L33.tex

\documentclass[11pt]{article}
\usepackage{listings}
\usepackage{tikz}
\usepackage{url}
%\usepackage{algorithm2e}
\usetikzlibrary{arrows,automata,shapes}
\tikzstyle{block} = [rectangle, draw, fill=blue!20, 
    text width=5em, text centered, rounded corners, minimum height=2em]
\tikzstyle{bt} = [rectangle, draw, fill=blue!20, 
    text width=1em, text centered, rounded corners, minimum height=2em]

\newtheorem{defn}{Definition}
\newtheorem{crit}{Criterion}
\newcommand{\true}{\mbox{\sf true}}
\newcommand{\false}{\mbox{\sf false}}

\newcommand{\handout}[5]{
  \noindent
  \begin{center}
  \framebox{
    \vbox{
      \hbox to 5.78in { {\bf Software Testing, Quality Assurance and Maintenance } \hfill #2 }
      \vspace{4mm}
      \hbox to 5.78in { {\Large \hfill #5  \hfill} }
      \vspace{2mm}
      \hbox to 5.78in { {\em #3 \hfill #4} }
    }
  }
  \end{center}
  \vspace*{4mm}
}

\newcommand{\lecture}[4]{\handout{#1}{#2}{#3}{#4}{Lecture #1}}
\topmargin 0pt
\advance \topmargin by -\headheight
\advance \topmargin by -\headsep
\textheight 8.9in
\oddsidemargin 0pt
\evensidemargin \oddsidemargin
\marginparwidth 0.5in
\textwidth 6.5in

\parindent 0in
\parskip 1.5ex
%\renewcommand{\baselinestretch}{1.25}

\lstdefinelanguage{JavaScript}{
  keywords={typeof, new, true, false, catch, function, return, null, catch, switch, var, if, in, while, do, else, case, break},
  keywordstyle=\color{blue}\bfseries,
  ndkeywords={class, export, boolean, throw, implements, import, this},
  ndkeywordstyle=\color{darkgray}\bfseries,
  identifierstyle=\color{black},
  sensitive=false,
  comment=[l]{//},
  morecomment=[s]{/*}{*/},
  commentstyle=\color{purple}\ttfamily,
  stringstyle=\color{red}\ttfamily,
  morestring=[b]',
  morestring=[b]''
}

\begin{document}

\lecture{33 --- March 27, 2015}{Winter 2015}{Patrick Lam}{version 0}

\section*{Fuzzing}

Consider the following JavaScript code\footnote{\url{http://webkit.sed.hu/blog/20130710/fuzzinator-mutation-and-generation-based-browser-fuzzer}}.
\begin{lstlisting}[language=JavaScript]
function test() {
    var f = function g() {
        if (this != 10) f();
    };
    var a = f();
}
test();
\end{lstlisting}
Turns out that it can crash WebKit (\url{https://bugs.webkit.org/show_bug.cgi?id=116853}).
Plus, it was automatically generated by the Fuzzinator tool, based on a grammar for JavaScript.

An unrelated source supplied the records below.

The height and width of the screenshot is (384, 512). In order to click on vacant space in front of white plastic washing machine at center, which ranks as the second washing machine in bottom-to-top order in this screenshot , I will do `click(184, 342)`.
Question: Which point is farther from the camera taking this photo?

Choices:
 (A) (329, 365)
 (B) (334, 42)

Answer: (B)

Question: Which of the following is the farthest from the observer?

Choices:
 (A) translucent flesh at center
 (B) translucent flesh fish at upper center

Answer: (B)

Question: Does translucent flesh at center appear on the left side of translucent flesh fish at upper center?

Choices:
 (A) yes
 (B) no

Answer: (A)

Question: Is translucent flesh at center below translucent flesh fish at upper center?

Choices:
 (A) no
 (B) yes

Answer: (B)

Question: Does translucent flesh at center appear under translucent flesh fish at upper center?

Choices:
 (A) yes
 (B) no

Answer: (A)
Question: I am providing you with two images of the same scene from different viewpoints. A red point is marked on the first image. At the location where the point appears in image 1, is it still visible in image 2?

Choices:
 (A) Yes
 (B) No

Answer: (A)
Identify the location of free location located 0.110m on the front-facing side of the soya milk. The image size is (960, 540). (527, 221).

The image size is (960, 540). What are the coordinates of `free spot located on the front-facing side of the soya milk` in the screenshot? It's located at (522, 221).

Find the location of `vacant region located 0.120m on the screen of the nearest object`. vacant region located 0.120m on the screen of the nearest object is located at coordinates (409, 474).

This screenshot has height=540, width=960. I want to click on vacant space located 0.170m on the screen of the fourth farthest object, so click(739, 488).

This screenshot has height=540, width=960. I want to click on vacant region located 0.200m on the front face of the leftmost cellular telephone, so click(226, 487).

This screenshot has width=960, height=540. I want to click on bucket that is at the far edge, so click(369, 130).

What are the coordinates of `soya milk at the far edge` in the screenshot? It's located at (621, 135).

Fuzzing is the modern-day implementation of the input space based
grammar testing that we talked about in Lecture 17. While the
fundamental concepts were in the earlier lecture, we will see how
those concepts actually work in practice.  Fuzzing effectively finds
software bugs, especially security-based bugs (caused, for instance,
by a lack of sufficient input validation.)

\paragraph{Origin Story.} It starts with line noise.
In 1988, Prof. Barton Miller was using a 1200-baud dialup modem to
communicate with a UNIX system on a dark and stormy night.  He found
that the random characters inserted by the noisy line would cause his
UNIX utilities to crash. He then challenged graduate students in his
Advanced Operating Systems class to write a fuzzer---a program which
would generate (unstructured ASCII) random inputs for other programs.
The result: the students observed that 25\%-33\% of UNIX utilties
crashed on random inputs\footnote{\url{http://pages.cs.wisc.edu/~bart/fuzz/Foreword1.html}}.
% footnote: fuzzing book foreword

(That was not the earliest known example of fuzz testing. Apple
implemented ``The Monkey'' in 1983\footnote{\url{http://www.folklore.org/StoryView.py?story=Monkey_Lives.txt}}
to generate random events for
MacPaint and MacWrite. It found lots of bugs. The limiting factor was
that eventually the monkey would hit the Quit command.  The solution
was to introduce a system flag, ``MonkeyLives'', and have MacPaint and
MacWrite ignore the quit command if MonkeyLives was true.)
% footnote: folklore.org

\paragraph{How Fuzzing Works.} 
Two kinds of fuzzing: \emph{mutation-based} and
\emph{generation-based}. Mutation-based testing starts with
existing test cases and randomly modifies them to explore new behaviours.
Generation-based testing starts with a grammar and generates
inputs that match the grammar.

One detail that I didn't mention in Lecture 17 was the bug detection
part.  Back then, I just talked about generating interesting
inputs. In fuzzing, you feed these inputs to the program and find
crashes, or assertion failures, or you run the program under a dynamic
analysis tool such as Valgrind and observe runtime errors.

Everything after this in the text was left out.